Key Responsibilities
- Design and maintain PySpark/SQL pipelines in Databricks for landing, unified, unstitched, and published data layers.
- Build and support Airflow DAGs for scheduling, dependencies, retries, and production operations.
- Implement metadata/config-driven frameworks for ingestion, transformation, and rule-based processing.
- Develop robust data quality controls, DQ summaries, failure handling, and alerting workflows.
- Manage batch/process audit logs, run status tracking, release flags, and operational reporting.
- Integrate multi-source data (files, APIs, cloud storage, and relational systems) into governed Delta/Spark tables.
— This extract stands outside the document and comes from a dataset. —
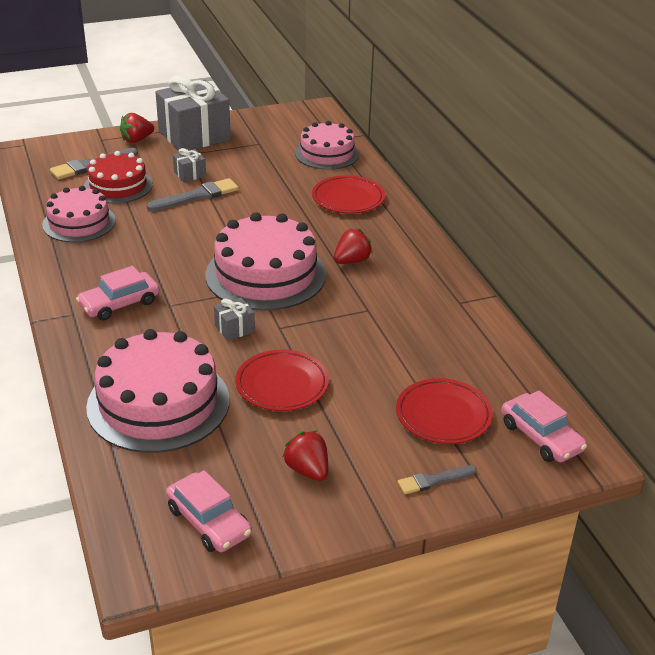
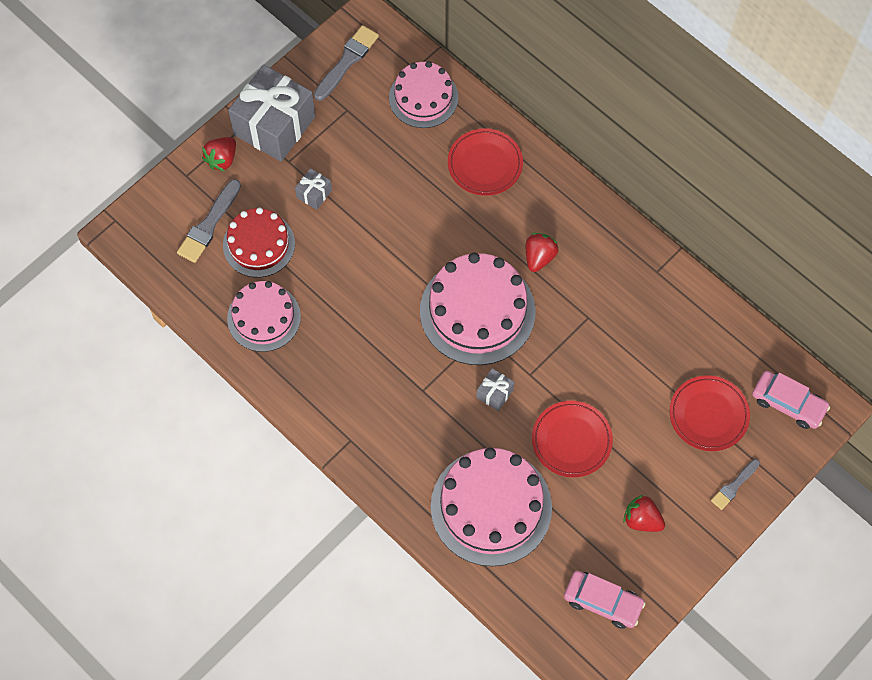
camera: 25 degrees left, 30 degrees up
pink car [76,266,160,321] -> none
grey brush [147,178,239,211] -> grey brush moved to [314,25,379,101]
- Optimize pipeline performance using partitioning, parallelization, and query tuning.
- Collaborate on schema evolution, business-rule onboarding, and production support.
Required Skills
- Bachelor’s degree in Computer Science, Information Technology, or a related field with 5-9 years of experience
- Advanced Python, PySpark, and SQL (window functions, complex joins, MERGE patterns, optimization).
- Hands-on Databricks and Airflow experience in enterprise environments.
- Experience with cloud data platforms (AWS), object storage, and secure secret handling.
- Strong data quality engineering, monitoring, and troubleshooting in regulated data contexts.
- Solid understanding of ETL orchestration, dependency management, and SLA-driven delivery.